Z is so smitten by Bala that the following morning, in order to get another glimpse of her, he persuades Weaver to swap with him and let him take his pal's place in the soldiers' big parade. Thus the marvels of computer animation - the only medium in which Woody Allen can get away with pretending to be Sylvester Stallone, and the then forty-year-old Sharon Stone can get away with being Woody's love interest (in his own films, she'd be playing his girlfriend's grandmother).
Eric Darnell and Tim Johnson direct with immense panache and Todd Alcott's script is drolly Woodyesque (Z on why he doesn't go for female worker ants: "They're career girls. They're obsessed with digging"). General Mandible mimics the heroic stance of General Patton; the disgruntled workers sing modified John Lennon: "All we are saying is/Give Z a chance." Only when it comes to the deeper implications of the picture's quaint idealism do the film-makers falter. Z finds himself accidentally conscripted into a war with the termites and afterwards, on a battlefield piled high with corpses, his dying friend Barbados tells him, "Don't make my mistake, kid. Don't follow orders your whole life. Think for yourself."

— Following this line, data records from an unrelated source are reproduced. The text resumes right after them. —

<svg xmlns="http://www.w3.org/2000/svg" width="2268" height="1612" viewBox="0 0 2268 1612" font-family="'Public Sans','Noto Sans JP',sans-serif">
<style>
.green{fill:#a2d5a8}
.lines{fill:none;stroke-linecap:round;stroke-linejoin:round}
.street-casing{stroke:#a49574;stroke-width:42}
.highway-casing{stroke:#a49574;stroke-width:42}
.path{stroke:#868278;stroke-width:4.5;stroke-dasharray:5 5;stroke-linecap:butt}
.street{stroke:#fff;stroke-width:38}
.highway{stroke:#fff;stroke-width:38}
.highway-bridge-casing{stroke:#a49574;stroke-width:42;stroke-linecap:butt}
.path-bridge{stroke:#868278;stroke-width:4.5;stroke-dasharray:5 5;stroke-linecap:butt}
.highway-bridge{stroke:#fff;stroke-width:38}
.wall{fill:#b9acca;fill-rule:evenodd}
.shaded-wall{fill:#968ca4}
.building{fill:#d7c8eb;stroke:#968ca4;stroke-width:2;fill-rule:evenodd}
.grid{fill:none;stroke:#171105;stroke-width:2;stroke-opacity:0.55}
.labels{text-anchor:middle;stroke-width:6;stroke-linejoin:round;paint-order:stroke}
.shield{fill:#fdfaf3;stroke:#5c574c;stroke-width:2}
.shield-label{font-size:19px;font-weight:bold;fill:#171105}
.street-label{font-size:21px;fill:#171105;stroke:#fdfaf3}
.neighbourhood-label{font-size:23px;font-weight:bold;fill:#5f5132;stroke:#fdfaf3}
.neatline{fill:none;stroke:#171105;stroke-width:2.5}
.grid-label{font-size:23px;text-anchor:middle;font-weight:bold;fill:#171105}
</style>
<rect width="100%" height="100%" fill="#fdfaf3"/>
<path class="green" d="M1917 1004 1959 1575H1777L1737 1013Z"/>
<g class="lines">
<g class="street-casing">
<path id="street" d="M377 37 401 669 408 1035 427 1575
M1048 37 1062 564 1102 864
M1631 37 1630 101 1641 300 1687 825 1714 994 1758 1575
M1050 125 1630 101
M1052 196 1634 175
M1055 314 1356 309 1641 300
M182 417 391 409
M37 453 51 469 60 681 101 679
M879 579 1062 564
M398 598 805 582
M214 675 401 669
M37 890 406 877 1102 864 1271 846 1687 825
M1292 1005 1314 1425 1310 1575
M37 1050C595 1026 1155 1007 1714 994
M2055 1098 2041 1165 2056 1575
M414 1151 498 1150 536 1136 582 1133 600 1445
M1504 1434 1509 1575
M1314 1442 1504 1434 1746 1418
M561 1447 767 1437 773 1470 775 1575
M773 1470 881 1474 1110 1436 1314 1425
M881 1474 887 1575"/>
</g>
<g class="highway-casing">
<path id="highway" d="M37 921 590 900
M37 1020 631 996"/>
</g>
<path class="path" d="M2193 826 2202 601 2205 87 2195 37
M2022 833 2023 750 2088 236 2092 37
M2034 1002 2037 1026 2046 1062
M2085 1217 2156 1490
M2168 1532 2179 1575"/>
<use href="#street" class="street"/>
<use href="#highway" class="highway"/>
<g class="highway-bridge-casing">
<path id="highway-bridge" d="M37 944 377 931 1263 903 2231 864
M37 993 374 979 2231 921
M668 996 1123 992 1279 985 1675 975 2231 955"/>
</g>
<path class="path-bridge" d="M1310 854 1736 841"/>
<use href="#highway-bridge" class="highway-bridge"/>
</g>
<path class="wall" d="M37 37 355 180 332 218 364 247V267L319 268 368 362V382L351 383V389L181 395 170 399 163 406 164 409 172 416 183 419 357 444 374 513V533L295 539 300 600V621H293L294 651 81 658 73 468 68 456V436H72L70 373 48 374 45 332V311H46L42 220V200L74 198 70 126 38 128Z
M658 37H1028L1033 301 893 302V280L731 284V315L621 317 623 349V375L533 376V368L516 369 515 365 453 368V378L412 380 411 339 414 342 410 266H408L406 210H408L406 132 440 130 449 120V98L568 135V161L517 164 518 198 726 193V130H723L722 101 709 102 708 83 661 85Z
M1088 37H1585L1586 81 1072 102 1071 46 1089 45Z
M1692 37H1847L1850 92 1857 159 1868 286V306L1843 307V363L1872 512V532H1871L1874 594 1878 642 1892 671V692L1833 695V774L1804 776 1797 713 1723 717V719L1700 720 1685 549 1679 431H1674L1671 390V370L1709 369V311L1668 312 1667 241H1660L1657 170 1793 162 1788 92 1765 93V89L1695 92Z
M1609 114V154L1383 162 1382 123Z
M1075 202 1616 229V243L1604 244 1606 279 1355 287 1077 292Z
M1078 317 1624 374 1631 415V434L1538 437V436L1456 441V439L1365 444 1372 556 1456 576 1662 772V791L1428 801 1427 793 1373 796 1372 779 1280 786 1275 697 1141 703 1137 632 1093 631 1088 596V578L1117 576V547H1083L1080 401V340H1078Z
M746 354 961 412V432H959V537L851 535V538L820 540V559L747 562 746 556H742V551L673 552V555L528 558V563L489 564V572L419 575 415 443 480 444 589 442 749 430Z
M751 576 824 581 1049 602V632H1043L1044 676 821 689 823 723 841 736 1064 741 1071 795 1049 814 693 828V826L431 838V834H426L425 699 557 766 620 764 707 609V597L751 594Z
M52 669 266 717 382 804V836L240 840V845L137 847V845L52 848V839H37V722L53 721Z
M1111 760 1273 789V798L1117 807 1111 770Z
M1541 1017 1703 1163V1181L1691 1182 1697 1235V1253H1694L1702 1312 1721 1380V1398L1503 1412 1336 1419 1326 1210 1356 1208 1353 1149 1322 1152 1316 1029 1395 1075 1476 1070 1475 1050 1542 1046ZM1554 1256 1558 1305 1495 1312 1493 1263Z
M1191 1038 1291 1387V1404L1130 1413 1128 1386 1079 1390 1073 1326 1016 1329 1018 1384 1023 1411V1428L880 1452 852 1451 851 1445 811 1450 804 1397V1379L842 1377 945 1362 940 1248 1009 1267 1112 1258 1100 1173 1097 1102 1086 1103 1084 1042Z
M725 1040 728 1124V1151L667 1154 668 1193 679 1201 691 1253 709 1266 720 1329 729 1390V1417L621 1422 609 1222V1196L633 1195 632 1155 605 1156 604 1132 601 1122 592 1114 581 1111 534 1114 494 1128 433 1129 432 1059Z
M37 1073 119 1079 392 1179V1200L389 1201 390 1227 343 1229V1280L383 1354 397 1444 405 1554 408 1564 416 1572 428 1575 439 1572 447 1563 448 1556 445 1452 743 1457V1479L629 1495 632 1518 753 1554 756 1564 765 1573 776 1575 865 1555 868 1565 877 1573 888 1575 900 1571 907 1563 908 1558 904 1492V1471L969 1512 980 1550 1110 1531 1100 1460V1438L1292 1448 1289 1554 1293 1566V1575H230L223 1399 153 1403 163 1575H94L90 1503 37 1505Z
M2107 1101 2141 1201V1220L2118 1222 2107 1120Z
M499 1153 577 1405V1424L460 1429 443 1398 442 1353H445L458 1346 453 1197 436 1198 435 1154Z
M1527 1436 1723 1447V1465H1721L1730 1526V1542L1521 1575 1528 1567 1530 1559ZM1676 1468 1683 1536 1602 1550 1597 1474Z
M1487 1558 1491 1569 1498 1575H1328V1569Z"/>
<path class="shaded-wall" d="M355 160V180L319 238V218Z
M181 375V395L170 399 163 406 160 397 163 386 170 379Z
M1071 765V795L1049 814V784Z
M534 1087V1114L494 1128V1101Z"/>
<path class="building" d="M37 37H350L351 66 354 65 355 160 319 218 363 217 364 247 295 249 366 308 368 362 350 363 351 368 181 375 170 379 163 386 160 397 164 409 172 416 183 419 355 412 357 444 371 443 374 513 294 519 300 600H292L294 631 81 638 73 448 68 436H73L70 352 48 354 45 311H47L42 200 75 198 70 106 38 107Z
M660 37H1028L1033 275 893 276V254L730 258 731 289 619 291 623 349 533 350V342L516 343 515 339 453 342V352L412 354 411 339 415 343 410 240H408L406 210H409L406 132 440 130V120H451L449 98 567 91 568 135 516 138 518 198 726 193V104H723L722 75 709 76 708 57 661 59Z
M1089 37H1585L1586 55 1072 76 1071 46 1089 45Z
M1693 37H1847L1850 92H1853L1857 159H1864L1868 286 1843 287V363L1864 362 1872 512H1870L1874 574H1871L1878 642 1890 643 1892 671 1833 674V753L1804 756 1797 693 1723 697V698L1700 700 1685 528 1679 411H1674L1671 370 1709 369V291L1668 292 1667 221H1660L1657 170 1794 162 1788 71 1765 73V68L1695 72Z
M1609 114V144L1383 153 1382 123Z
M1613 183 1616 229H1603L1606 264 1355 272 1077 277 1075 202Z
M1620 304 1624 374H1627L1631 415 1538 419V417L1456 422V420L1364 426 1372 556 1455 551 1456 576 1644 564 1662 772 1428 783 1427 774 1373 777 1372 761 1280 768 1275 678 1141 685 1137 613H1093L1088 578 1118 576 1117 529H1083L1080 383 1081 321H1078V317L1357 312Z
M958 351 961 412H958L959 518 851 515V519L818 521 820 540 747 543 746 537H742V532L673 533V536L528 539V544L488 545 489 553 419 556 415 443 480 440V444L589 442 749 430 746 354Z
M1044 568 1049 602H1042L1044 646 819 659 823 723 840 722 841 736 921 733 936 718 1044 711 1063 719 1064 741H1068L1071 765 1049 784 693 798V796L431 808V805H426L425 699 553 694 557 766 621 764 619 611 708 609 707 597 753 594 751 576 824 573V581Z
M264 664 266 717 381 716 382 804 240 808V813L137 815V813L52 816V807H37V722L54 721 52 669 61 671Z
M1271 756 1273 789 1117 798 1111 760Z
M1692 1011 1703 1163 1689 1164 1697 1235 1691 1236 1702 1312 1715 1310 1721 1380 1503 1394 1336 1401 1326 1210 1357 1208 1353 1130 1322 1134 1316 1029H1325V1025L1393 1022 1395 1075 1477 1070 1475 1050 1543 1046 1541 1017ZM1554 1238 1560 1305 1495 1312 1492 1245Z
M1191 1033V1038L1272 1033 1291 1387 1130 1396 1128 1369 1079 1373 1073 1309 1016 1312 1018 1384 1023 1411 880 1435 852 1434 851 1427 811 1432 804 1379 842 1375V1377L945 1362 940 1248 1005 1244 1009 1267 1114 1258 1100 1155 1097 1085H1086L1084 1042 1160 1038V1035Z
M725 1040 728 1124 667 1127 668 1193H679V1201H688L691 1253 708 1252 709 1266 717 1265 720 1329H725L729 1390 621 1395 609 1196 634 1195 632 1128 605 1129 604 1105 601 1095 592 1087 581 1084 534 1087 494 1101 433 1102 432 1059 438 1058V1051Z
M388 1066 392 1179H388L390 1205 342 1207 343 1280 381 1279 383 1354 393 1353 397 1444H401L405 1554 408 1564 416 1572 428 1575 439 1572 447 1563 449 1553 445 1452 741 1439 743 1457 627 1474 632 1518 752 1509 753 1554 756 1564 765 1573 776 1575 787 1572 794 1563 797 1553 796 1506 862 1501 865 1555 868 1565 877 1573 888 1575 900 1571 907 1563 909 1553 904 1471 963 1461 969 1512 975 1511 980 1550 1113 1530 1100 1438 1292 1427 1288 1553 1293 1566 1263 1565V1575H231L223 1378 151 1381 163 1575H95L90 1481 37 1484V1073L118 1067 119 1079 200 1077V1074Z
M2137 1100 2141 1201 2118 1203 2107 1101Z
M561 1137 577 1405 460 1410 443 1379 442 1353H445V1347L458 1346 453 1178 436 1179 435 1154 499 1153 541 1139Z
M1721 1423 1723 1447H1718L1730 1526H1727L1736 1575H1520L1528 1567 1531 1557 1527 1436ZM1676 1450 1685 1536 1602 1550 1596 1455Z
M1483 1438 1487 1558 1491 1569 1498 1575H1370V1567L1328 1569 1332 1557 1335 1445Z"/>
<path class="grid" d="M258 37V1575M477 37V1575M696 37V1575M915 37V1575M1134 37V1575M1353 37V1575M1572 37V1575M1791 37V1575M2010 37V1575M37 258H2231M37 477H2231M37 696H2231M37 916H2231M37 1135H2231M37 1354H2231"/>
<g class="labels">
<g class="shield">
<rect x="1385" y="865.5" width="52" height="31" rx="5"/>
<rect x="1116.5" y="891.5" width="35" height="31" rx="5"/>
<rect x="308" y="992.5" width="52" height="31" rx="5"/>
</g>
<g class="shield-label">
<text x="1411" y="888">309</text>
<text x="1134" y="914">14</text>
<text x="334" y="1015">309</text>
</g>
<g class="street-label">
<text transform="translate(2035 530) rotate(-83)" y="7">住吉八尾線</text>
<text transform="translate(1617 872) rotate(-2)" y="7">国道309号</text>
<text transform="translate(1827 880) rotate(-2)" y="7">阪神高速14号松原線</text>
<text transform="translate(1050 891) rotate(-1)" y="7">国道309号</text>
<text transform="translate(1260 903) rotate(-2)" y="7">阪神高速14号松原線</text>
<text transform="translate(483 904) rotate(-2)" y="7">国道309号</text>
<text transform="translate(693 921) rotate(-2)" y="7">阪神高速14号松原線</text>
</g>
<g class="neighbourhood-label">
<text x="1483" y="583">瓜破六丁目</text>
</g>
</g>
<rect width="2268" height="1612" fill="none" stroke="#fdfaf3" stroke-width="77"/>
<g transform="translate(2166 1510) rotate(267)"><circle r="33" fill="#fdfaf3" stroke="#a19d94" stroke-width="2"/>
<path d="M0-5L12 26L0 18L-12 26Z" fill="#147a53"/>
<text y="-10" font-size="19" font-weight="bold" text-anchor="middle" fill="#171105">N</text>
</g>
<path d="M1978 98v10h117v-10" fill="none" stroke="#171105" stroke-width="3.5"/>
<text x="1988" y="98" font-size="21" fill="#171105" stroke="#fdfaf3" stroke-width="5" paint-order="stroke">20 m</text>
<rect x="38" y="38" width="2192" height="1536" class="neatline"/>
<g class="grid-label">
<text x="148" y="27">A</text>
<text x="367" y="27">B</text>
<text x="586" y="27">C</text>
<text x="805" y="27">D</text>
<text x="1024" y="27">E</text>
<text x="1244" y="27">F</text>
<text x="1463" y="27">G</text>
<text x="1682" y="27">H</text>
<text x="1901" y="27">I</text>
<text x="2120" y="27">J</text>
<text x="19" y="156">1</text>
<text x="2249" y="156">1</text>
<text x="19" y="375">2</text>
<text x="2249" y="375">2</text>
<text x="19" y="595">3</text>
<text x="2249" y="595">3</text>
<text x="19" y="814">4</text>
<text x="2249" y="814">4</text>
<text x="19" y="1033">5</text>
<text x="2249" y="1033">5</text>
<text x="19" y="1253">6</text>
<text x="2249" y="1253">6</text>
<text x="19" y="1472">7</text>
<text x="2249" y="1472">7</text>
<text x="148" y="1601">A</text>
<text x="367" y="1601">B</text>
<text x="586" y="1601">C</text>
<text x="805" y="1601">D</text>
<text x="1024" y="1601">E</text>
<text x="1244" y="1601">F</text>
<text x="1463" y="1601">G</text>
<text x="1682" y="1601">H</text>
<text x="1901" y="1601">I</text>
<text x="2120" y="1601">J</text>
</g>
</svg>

So Z determines to "get in touch with my inner maggot", sets out in search of the above-ground Insectopia, and, in so doing, precipitates a revolution among General Mandible's soldiers and workers — a very literal military-industrial complex. No longer are the ants prepared to accept their colonial classifications.
Even twenty years ago it wasn't quite as simple as that: The left hailed community and berated Mrs Thatcher for sneering that there's no such thing as society and President Reagan for unleashing a selfish world of self-interested individuals. A leftist parable about the dangers of collectivism was a bit unlikely even in 1997 when the left was already insisting on the classification of individual citizens as members of societal sub-groups — gay, black, female, differently abled. Two decades later, in a world organized by the algorithms of Google and Facebook, our colonies are as stratified as the ants' - transgender, Muslim, non-binary - with which designation come a supposedly rigid set of attitudes and behaviors.
Ah, well: Antz is only a cartoon. And, intentionally or not, it makes some good points, including a rather profound one: When Z and Princess Bala eventually reach their socialist utopia, it turns out to be a giant garbage dump.